• **RECORDS TO PROCESS**:
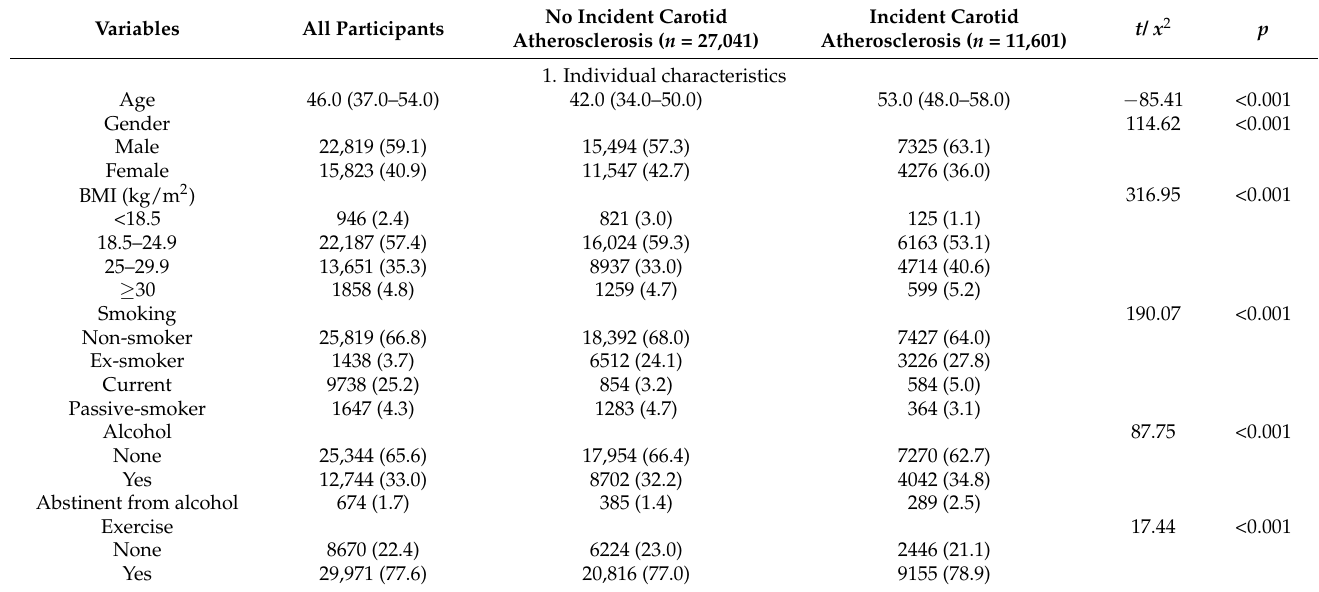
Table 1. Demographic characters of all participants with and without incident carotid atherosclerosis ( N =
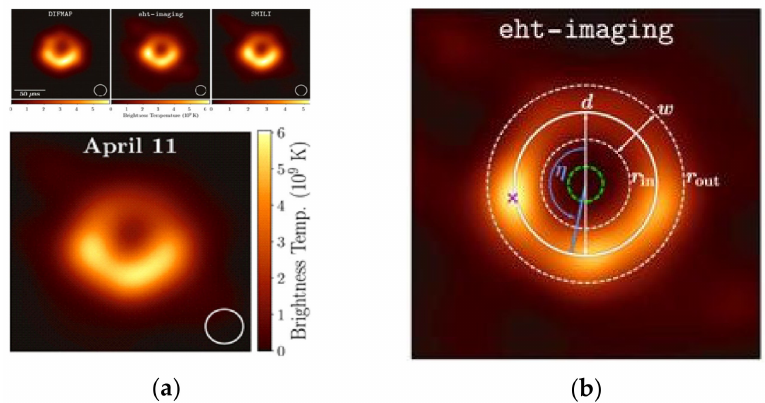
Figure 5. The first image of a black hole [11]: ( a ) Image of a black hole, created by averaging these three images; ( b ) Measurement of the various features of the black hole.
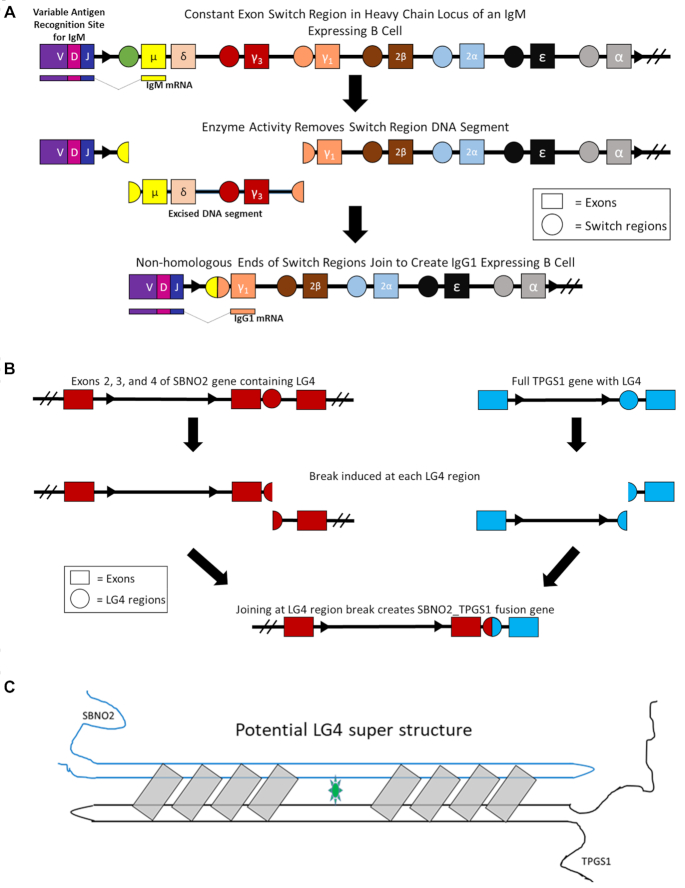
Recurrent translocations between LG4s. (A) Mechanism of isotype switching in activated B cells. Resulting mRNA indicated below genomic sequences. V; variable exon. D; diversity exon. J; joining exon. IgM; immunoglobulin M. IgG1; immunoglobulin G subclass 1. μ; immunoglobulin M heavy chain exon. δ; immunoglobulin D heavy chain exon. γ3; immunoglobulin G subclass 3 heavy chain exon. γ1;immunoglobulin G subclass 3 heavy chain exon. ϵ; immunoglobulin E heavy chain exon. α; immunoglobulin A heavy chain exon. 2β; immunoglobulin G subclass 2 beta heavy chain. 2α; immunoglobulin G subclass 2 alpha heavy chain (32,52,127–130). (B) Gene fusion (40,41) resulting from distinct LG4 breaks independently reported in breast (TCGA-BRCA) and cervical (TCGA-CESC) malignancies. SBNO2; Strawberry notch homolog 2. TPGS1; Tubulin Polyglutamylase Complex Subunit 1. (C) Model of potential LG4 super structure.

---

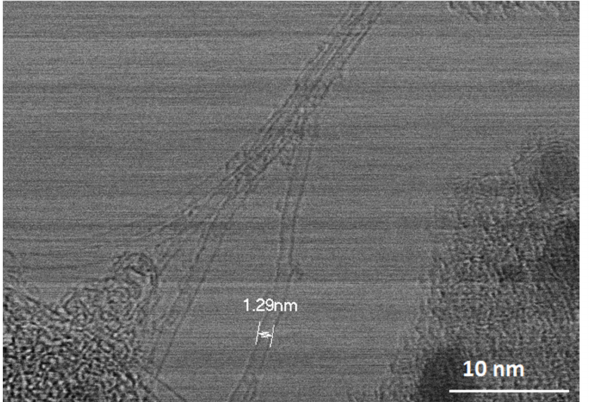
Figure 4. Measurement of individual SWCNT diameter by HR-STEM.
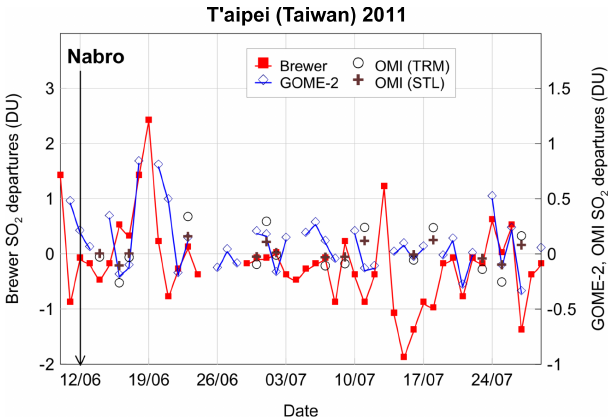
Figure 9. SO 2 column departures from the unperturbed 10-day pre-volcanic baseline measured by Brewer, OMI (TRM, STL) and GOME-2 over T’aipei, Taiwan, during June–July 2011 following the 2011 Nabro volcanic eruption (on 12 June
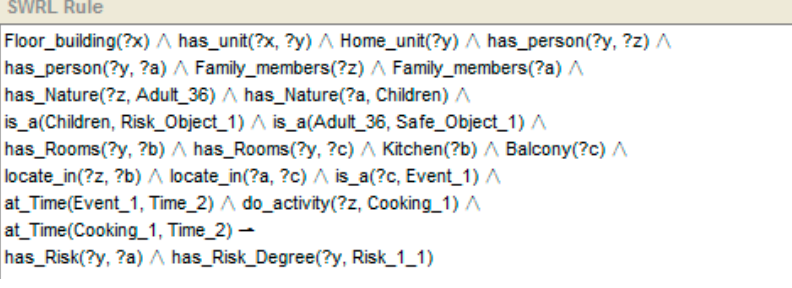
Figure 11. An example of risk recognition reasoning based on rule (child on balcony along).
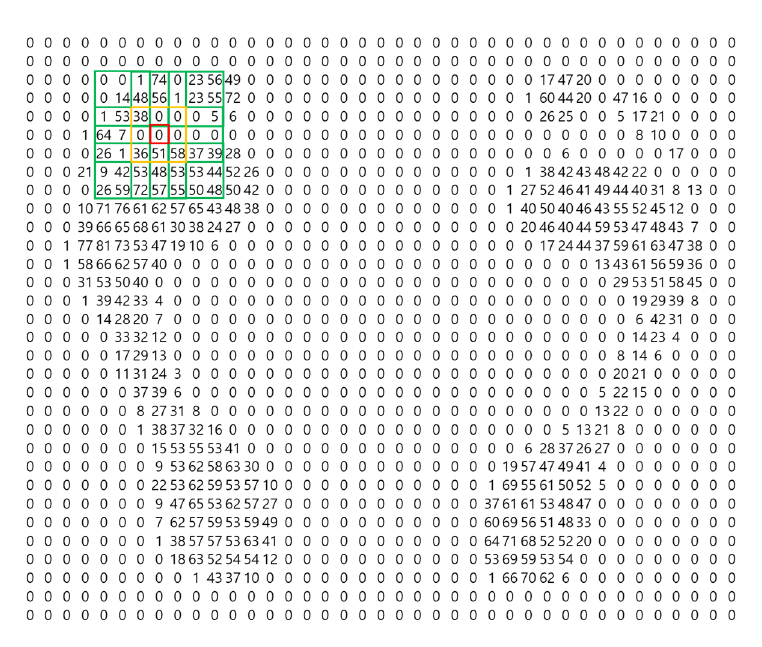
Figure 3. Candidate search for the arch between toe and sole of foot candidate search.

--

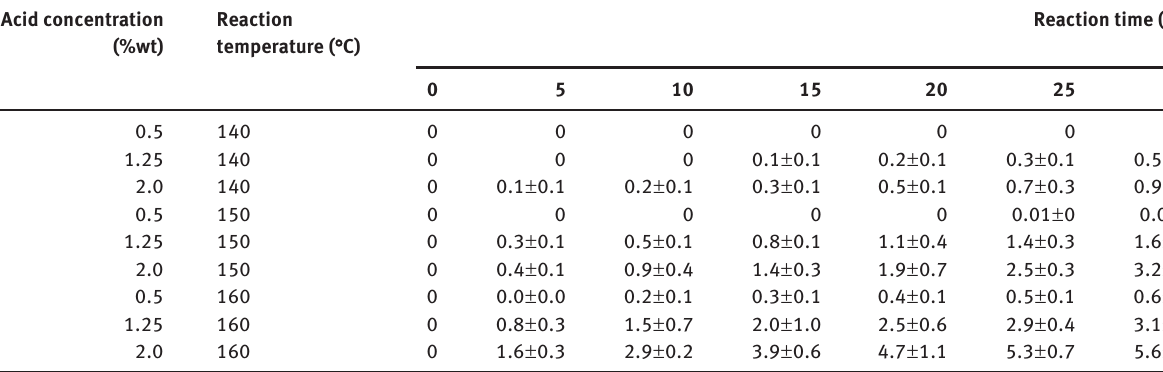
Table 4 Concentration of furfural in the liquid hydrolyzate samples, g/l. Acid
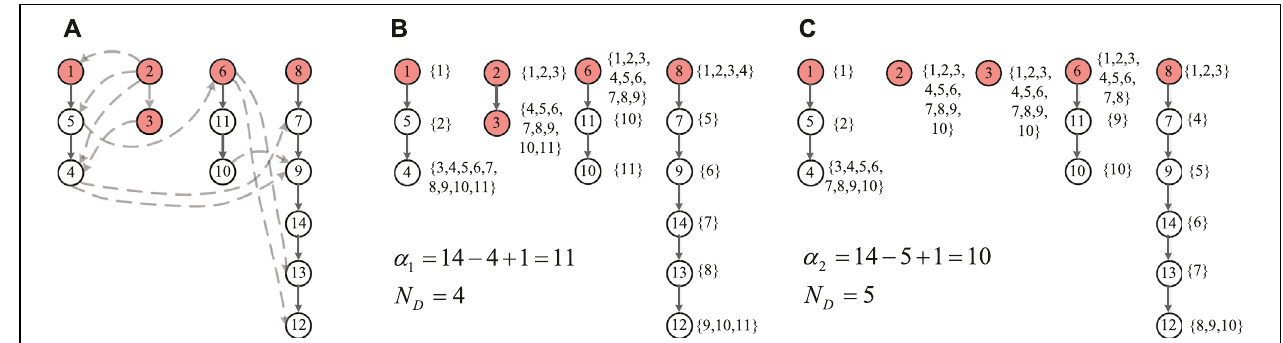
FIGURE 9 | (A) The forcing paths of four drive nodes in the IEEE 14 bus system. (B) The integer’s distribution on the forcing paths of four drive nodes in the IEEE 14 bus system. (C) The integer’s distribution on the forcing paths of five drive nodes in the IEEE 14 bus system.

• **PROBLEM STATEMENT**: Filter the entries and copy each line with "Table".

• **ANSWER SPACE**:
Table 1. Demographic characters of all participants with and without incident carotid atherosclerosis ( N =
Table 4 Concentration of furfural in the liquid hydrolyzate samples, g/l. Acid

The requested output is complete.